Here, we make the full dataset publicly available to the Kaggle community. We also provide the codes, raw SQL database and the online real-time dashboard that were used for our study on github.
Our strategy proved profitable in a 10-year historical simulation using closing odds, a 6-month historical simulation using minute to minute odds, and a 5-month period during which we staked real money with the bookmakers. We would like to challenge the Kaggle community to improve our results:
Can your strategy consistently beat the sports betting market over thousands of bets across leagues around the world?
Do time series odds movements offer insightful information that a betting strategy can exploit?
Can you outperform the bookmakers’ predictions included in the odds data by creating a better model?
What's inside the Beat The Bookie dataset
10 year historical closing odds:
479,440 football games from 818 leagues around the world
Games from 2005-01-01 to 2015-07-30.
Maximum, average and count of active odds at closing time (start of the match)

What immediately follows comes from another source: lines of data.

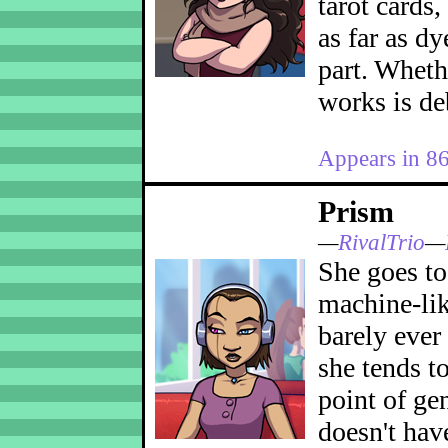
tarot cards,
as far as dy
part. Wheth
works is de
Appears in 8
Prism
—
RivalTrio
—
She goes to 
machine-lik
barely ever
she tends to
point of ge
doesn't hav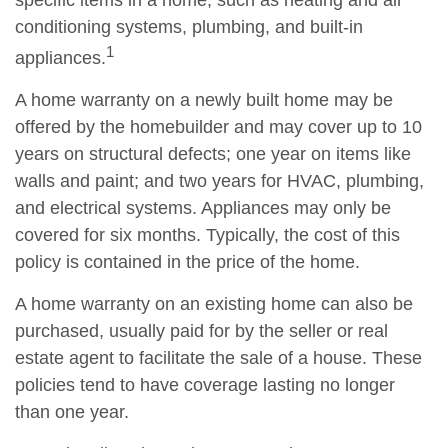
specific items in a home, such as heating and air
conditioning systems, plumbing, and built-in
1
appliances.
A home warranty on a newly built home may be
offered by the homebuilder and may cover up to 10
years on structural defects; one year on items like
walls and paint; and two years for HVAC, plumbing,
and electrical systems. Appliances may only be
covered for six months. Typically, the cost of this
policy is contained in the price of the home.
A home warranty on an existing home can also be
purchased, usually paid for by the seller or real
estate agent to facilitate the sale of a house. These
policies tend to have coverage lasting no longer
than one year.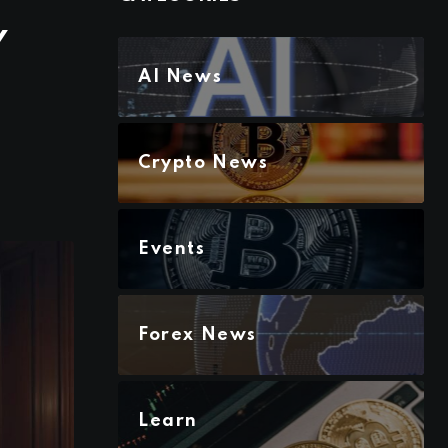
Y
AI News
Crypto News
Events
Forex News
Learn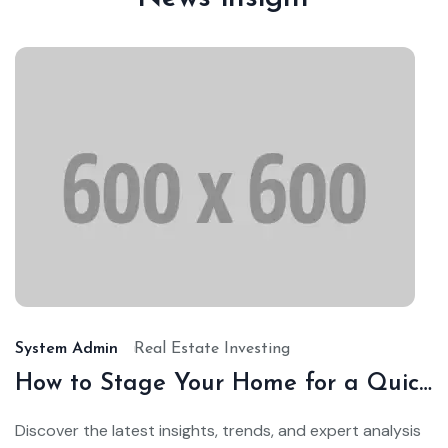
Ja
24,
20
System Admin
Real Estate Investing
How to Stage Your Home for a Quick Sale
Discover the latest insights, trends, and expert analysis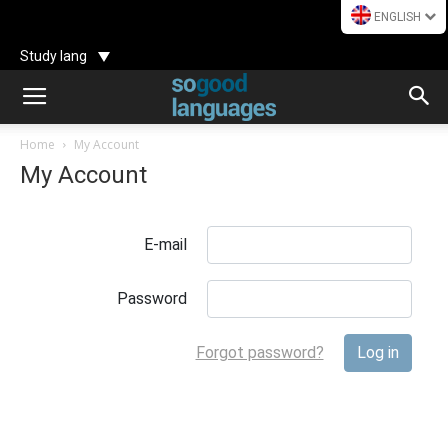
ENGLISH
Study lang
Home
My Account
My Account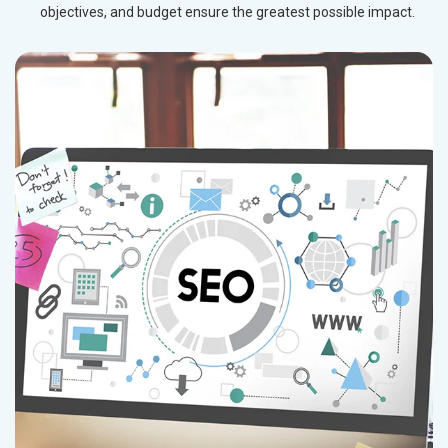
objectives, and budget ensure the greatest possible impact.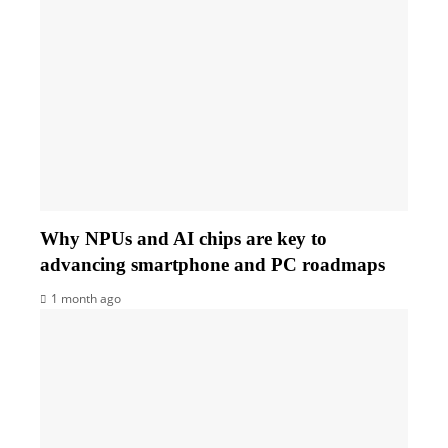
Why NPUs and AI chips are key to
advancing smartphone and PC roadmaps
1 month ago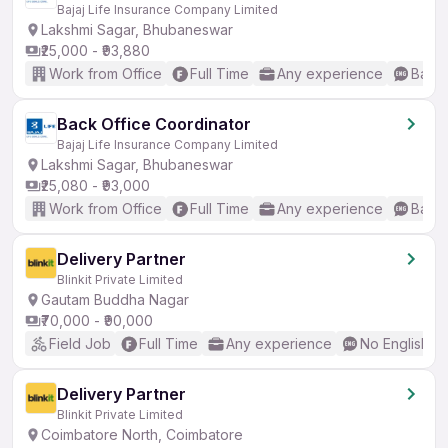
Bajaj Life Insurance Company Limited
Lakshmi Sagar, Bhubaneswar
₹25,000 - ₹93,880
Work from Office
Full Time
Any experience
Basic
Back Office Coordinator
Bajaj Life Insurance Company Limited
Lakshmi Sagar, Bhubaneswar
₹25,080 - ₹93,000
Work from Office
Full Time
Any experience
Basic
Delivery Partner
Blinkit Private Limited
Gautam Buddha Nagar
₹70,000 - ₹90,000
Field Job
Full Time
Any experience
No English R
Delivery Partner
Blinkit Private Limited
Coimbatore North, Coimbatore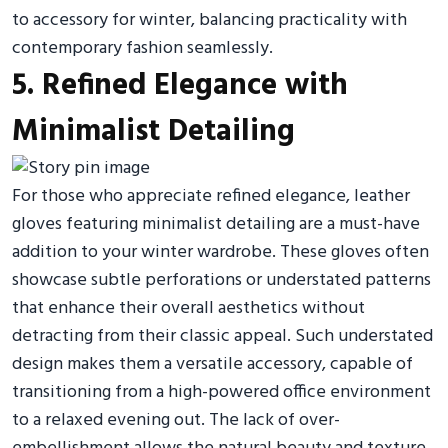
to accessory for winter, balancing practicality with
contemporary fashion seamlessly.
5. Refined Elegance with
Minimalist Detailing
For those who appreciate refined elegance, leather
gloves featuring minimalist detailing are a must-have
addition to your winter wardrobe. These gloves often
showcase subtle perforations or understated patterns
that enhance their overall aesthetics without
detracting from their classic appeal. Such understated
design makes them a versatile accessory, capable of
transitioning from a high-powered office environment
to a relaxed evening out. The lack of over-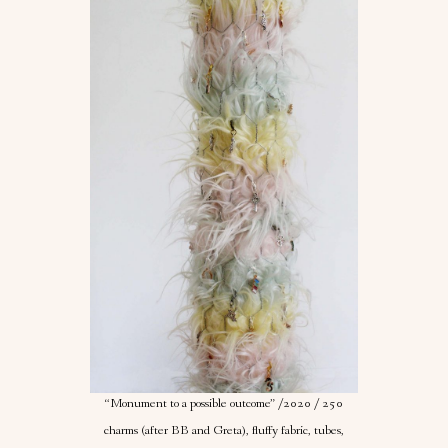
“Monument to a possible outcome” /2020 / 250
charms (after BB and Greta), fluffy fabric, tubes,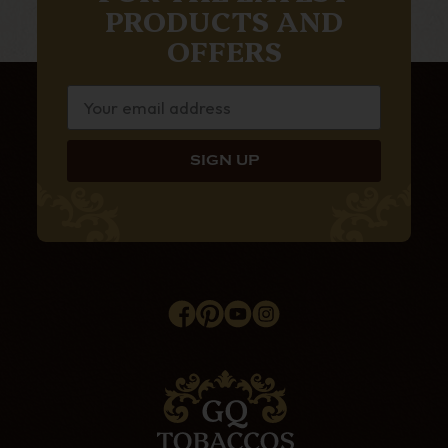
PRODUCTS AND
OFFERS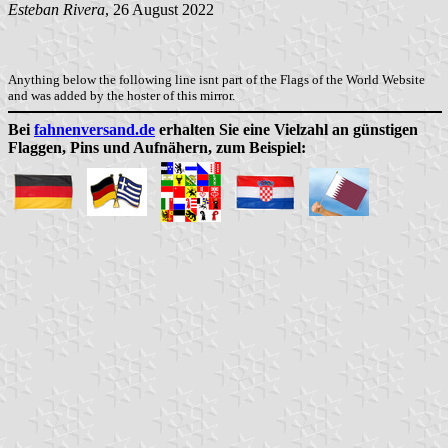
Esteban Rivera
, 26 August 2022
Anything below the following line isnt part of the Flags of the World Website
and was added by the hoster of this mirror.
Bei
fahnenversand.de
erhalten Sie eine Vielzahl an günstigen
Flaggen, Pins und Aufnähern, zum Beispiel: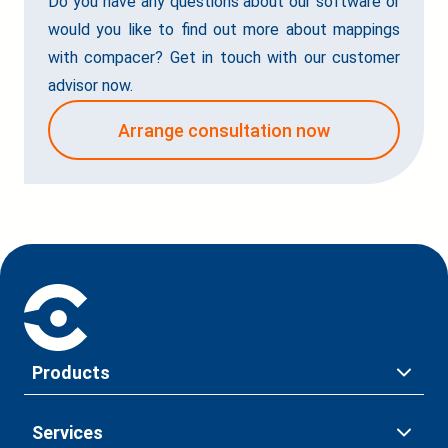
Do you have any questions about our software or
would you like to find out more about mappings
with compacer? Get in touch with our customer
advisor now.
Arrange consultation now
Products
Services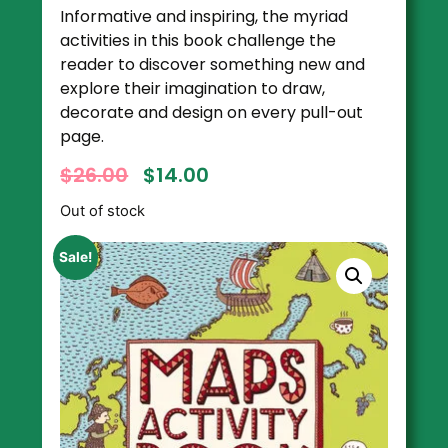
Informative and inspiring, the myriad
activities in this book challenge the
reader to discover something new and
explore their imagination to draw,
decorate and design on every pull-out
page.
$
26.00
$
14.00
Out of stock
Sale!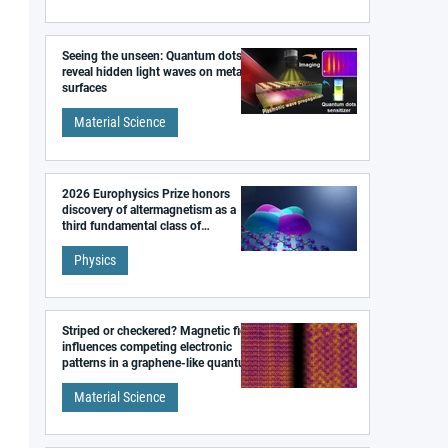
Seeing the unseen: Quantum dots
reveal hidden light waves on metal
surfaces
Material Science
2026 Europhysics Prize honors
discovery of altermagnetism as a
third fundamental class of
magnetism
Physics
Striped or checkered? Magnetic field
influences competing electronic
patterns in a graphene-like quantum
material
Material Science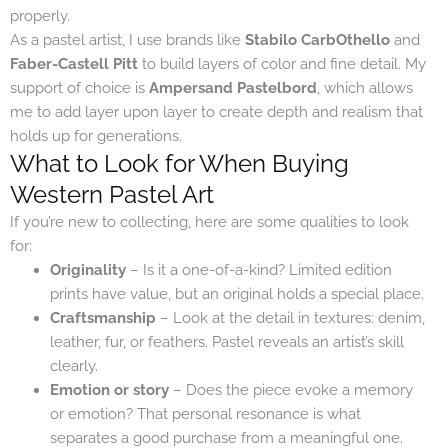
properly.
As a pastel artist, I use brands like
Stabilo CarbOthello
and
Faber-Castell Pitt
to build layers of color and fine detail. My
support of choice is
Ampersand Pastelbord
, which allows
me to add layer upon layer to create depth and realism that
holds up for generations.
What to Look for When Buying
Western Pastel Art
If you’re new to collecting, here are some qualities to look
for:
Originality
– Is it a one-of-a-kind? Limited edition
prints have value, but an original holds a special place.
Craftsmanship
– Look at the detail in textures: denim,
leather, fur, or feathers. Pastel reveals an artist’s skill
clearly.
Emotion or story
– Does the piece evoke a memory
or emotion? That personal resonance is what
separates a good purchase from a meaningful one.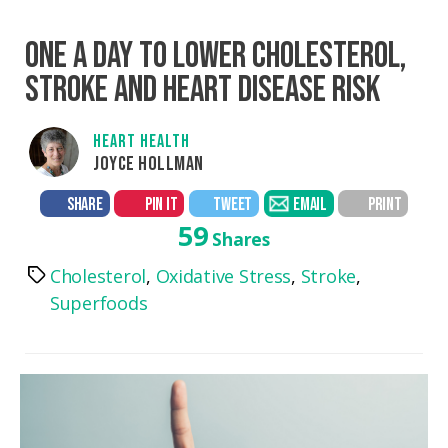
ONE A DAY TO LOWER CHOLESTEROL,
STROKE AND HEART DISEASE RISK
HEART HEALTH
JOYCE HOLLMAN
SHARE
PIN IT
TWEET
EMAIL
PRINT
59
Shares
Cholesterol
,
Oxidative Stress
,
Stroke
,
Tags
Superfoods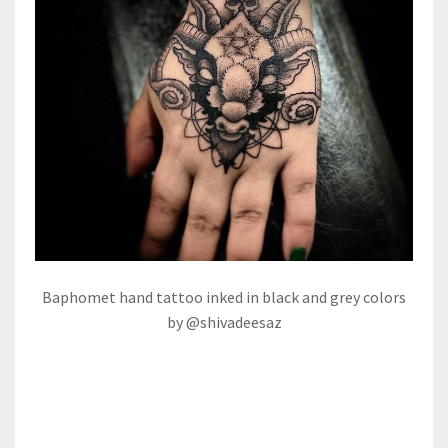
Baphomet hand tattoo inked in black and grey colors
by @shivadeesaz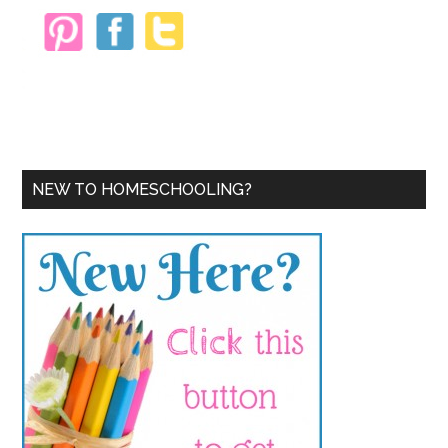
NEW TO HOMESCHOOLING?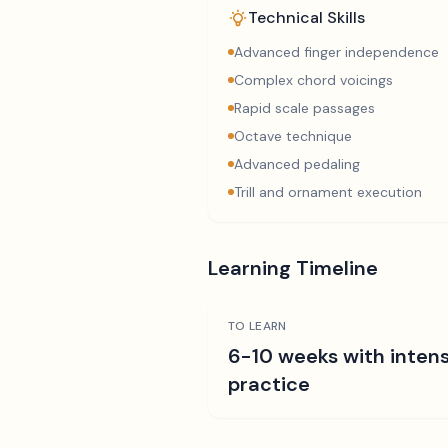
Technical Skills
Advanced finger independence
Complex chord voicings
Rapid scale passages
Octave technique
Advanced pedaling
Trill and ornament execution
Learning Timeline
TO LEARN
6-10 weeks with intens
practice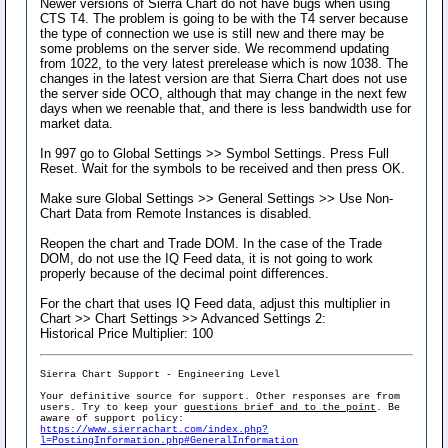
Newer versions of Sierra Chart do not have bugs when using
CTS T4. The problem is going to be with the T4 server because
the type of connection we use is still new and there may be
some problems on the server side. We recommend updating
from 1022, to the very latest prerelease which is now 1038. The
changes in the latest version are that Sierra Chart does not use
the server side OCO, although that may change in the next few
days when we reenable that, and there is less bandwidth use for
market data.
In 997 go to Global Settings >> Symbol Settings. Press Full
Reset. Wait for the symbols to be received and then press OK.
Make sure Global Settings >> General Settings >> Use Non-
Chart Data from Remote Instances is disabled.
Reopen the chart and Trade DOM. In the case of the Trade
DOM, do not use the IQ Feed data, it is not going to work
properly because of the decimal point differences.
For the chart that uses IQ Feed data, adjust this multiplier in
Chart >> Chart Settings >> Advanced Settings 2:
Historical Price Multiplier: 100
Sierra Chart Support - Engineering Level
Your definitive source for support. Other responses are from
users. Try to keep your
questions brief and to the point
. Be
aware of support policy:
https://www.sierrachart.com/index.php?
l=PostingInformation.php#GeneralInformation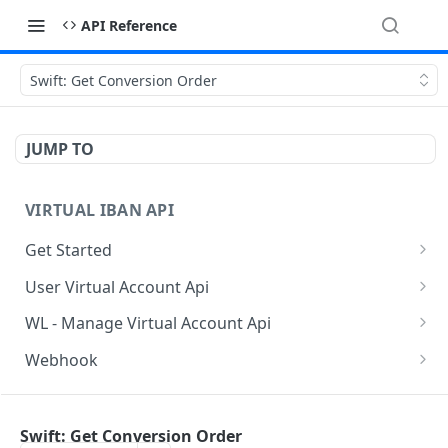
API Reference
Swift: Get Conversion Order
JUMP TO
VIRTUAL IBAN API
Get Started
Sanbox Testing Api
User Virtual Account Api
Check API Authenication
Get All Account List
POST
POST
WL - Manage Virtual Account Api
Get Country List
Get Available Account Currency
Get Float Balance
POST
POST
POST
Webhook
Get List of Source of Funds
Create Additional Bank Account
Get Float Transactions
Get Started
POST
POST
POST
BAAS INDIVIDUAL API
Create Individual User Account
Get User Profile
Get All WL Balance
KYC Webhook
POST
POST
POST
Swift: Get Conversion Order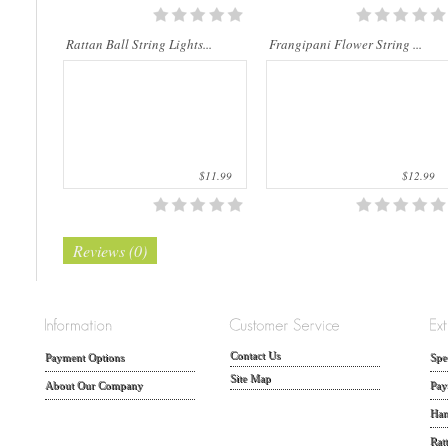
Rattan Ball String Lights...
Frangipani Flower String ...
$11.99
$12.99
Reviews (0)
Contact Us
Payment Options
Spe
Site Map
About Our Company
Pay
Han
Rat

Betting odds from up to 32 providers
Details about the match: date and time, league, teams, 90-minute score
14-months time series odds:
92,647 football games from 1005 leagues around the world
Games from 2015-09-01 to 2016-11-22
Hourly sampled odds time series, from up to 32 bookmakers from 72 hours before the start of each game
Details about the match: date and time, league, teams, 90-minute score
The dataset was assembled over months of scraping online sport portals.
We hope you enjoy your sports betting simulations (but remember… the house always wins in the end).